Peninsula National Bank, the reincarnated version of a Los Angeles bank that failed last year, is set to triple in size by buying a troubled Orange County bank.
The deal will allow Don Griffith, a former chief financial officer of First Interstate Bancorp, and his cadre of bankers who are Peninsula Bank principals to build a sizable presence as a community bank in West Los Angeles.
Designed as Rescue MOve
Ventura County National Bancorp inked a deal earlier this week to sell its La Palma-based subsidiary, Frontier Bank, to Peninsula for $7 million. The price will probably be knocked down because the deal is structured so that Peninsula will be covered for any losses on certain assets.
Ventura County National Bancorp's main asset, the $240 million-asset Ventura County National Bank in Oxnard, is under orders to raise capital.

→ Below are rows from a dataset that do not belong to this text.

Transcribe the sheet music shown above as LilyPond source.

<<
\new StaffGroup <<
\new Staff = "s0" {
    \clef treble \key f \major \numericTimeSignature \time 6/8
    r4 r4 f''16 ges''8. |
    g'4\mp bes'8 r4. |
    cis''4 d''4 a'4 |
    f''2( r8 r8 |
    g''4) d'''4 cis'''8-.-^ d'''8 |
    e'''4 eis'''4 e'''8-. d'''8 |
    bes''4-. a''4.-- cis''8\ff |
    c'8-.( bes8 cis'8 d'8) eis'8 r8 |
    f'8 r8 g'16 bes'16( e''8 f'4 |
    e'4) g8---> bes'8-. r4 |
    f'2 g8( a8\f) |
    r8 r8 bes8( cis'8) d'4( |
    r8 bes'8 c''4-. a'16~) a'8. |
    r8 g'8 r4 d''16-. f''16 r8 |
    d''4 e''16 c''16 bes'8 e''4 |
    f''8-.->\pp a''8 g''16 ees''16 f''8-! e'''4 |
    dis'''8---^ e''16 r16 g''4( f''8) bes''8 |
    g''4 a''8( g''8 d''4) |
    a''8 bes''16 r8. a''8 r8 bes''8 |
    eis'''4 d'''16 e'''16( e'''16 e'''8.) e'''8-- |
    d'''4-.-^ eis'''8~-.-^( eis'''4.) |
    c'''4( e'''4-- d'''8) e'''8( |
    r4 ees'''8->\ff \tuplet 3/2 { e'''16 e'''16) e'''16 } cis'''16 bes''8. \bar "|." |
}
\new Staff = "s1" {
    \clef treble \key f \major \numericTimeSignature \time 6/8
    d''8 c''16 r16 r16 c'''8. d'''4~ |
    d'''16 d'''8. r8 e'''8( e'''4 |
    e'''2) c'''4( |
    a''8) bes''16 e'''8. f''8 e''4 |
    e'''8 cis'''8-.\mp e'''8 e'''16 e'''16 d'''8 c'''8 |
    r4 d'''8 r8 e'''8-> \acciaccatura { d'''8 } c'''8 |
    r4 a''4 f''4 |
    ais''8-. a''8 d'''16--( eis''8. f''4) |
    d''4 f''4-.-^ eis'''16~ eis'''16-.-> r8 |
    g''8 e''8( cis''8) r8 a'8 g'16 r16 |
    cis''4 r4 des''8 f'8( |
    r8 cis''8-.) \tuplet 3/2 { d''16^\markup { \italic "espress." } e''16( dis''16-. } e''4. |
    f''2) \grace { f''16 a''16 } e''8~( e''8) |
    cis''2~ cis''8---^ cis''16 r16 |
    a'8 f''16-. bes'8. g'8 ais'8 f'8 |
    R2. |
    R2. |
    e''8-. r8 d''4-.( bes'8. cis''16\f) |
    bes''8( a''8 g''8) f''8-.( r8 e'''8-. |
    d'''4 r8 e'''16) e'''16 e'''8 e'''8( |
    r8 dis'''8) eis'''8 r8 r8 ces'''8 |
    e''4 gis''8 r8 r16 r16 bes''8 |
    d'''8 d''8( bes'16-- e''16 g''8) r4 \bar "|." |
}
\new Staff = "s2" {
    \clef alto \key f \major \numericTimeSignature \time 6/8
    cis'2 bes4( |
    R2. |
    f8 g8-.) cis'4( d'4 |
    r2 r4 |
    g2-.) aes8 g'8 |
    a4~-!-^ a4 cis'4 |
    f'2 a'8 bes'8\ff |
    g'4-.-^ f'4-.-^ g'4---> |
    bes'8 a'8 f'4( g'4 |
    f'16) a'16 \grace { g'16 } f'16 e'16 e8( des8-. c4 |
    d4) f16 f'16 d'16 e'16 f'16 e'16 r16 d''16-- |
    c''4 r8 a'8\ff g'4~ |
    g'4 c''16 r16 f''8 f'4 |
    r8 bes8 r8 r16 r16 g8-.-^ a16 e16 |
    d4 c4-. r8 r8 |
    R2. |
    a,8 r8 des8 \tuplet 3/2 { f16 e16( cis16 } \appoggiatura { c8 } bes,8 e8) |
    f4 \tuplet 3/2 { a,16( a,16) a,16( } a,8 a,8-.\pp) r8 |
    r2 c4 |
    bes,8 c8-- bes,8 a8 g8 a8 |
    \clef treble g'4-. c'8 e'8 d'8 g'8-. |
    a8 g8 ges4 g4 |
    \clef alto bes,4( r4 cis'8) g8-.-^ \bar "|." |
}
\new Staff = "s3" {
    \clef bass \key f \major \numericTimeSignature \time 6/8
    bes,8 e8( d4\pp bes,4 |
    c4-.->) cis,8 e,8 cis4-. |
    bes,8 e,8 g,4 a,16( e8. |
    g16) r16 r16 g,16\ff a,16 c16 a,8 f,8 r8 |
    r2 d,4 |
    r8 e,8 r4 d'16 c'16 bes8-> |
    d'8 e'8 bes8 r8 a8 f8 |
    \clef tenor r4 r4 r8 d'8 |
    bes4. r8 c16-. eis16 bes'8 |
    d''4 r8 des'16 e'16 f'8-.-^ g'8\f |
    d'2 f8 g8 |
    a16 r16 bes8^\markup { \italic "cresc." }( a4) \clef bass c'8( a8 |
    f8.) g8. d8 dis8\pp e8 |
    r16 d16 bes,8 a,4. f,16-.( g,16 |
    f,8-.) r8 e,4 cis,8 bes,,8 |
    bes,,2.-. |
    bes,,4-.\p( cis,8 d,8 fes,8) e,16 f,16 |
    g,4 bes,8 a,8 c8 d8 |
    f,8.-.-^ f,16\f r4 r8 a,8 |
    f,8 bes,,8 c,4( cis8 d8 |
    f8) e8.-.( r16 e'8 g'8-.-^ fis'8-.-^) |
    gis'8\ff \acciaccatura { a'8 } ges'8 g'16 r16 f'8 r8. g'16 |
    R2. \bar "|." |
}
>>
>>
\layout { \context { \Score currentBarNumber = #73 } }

Richard S. Cupp, chief executive of Ventura National, hopes that by selling Frontier, the sister bank will be saved.
"This is part of our strategy designed to deal with the regulatory pressures on us," Mr. Cupp said. "We need to build our capital base and we want to put all of our resources into Ventura County National Bank."
Ventura County bought Frontier Bank in 1989, but the purchase was never deemed successful Mr. Cupp was hired last year. to bring the company out of a decline sparked by the Frontier Bank purchase.
Mr. Cupp said the Frontier deal was in the letter of intent stage, but he was confident that it would get done by the end of the year. Ventura County National Bank has to raise its leverage ratio to 7% by Sept. 30 under its federal consent order. It's leverage ratio at Dec. 31 was 5.5%.
Mr. Cupp added that Ventura is in discussions with several other institutions about a merger of the rest of the company if that is what is needed to comply with the regulatory orders from the Office of the Comptroller of the Currency.
Peninsula's purchase of Frontier, meanwhile, would be an unlikely comeback for a group of bankers that ran the old Palos Verdes National Bank. That bank failed in May of last year. According to several sources, Mr. Griffith, who until the late 1980s was chief financial officer of First Interstate, had been a major stockholder and board member of Palos Verdes. He then formed Peninsula Bank to take over the deposits and some assets of the failed bank from the Federal Deposit Insurance Corp, He even hired Cathy Allen, who had been president of Palos Verdes, to be his chief executive officer.
Ms. Allen, reached at Peninsula, declined to comment, except to confirm that Peninsula was formed a year ago. Mr. Griffith could not be reached.
Peninsula has just $50 million in assets, but with the Frontier purchase it will balloon to $150 million in assets and have four offices.
According to a statement by Frontier, the deal is contingent on Peninsula raising another $7 million in capital. Peninsula's core capital ratio at the end of 1993 of 9.4%.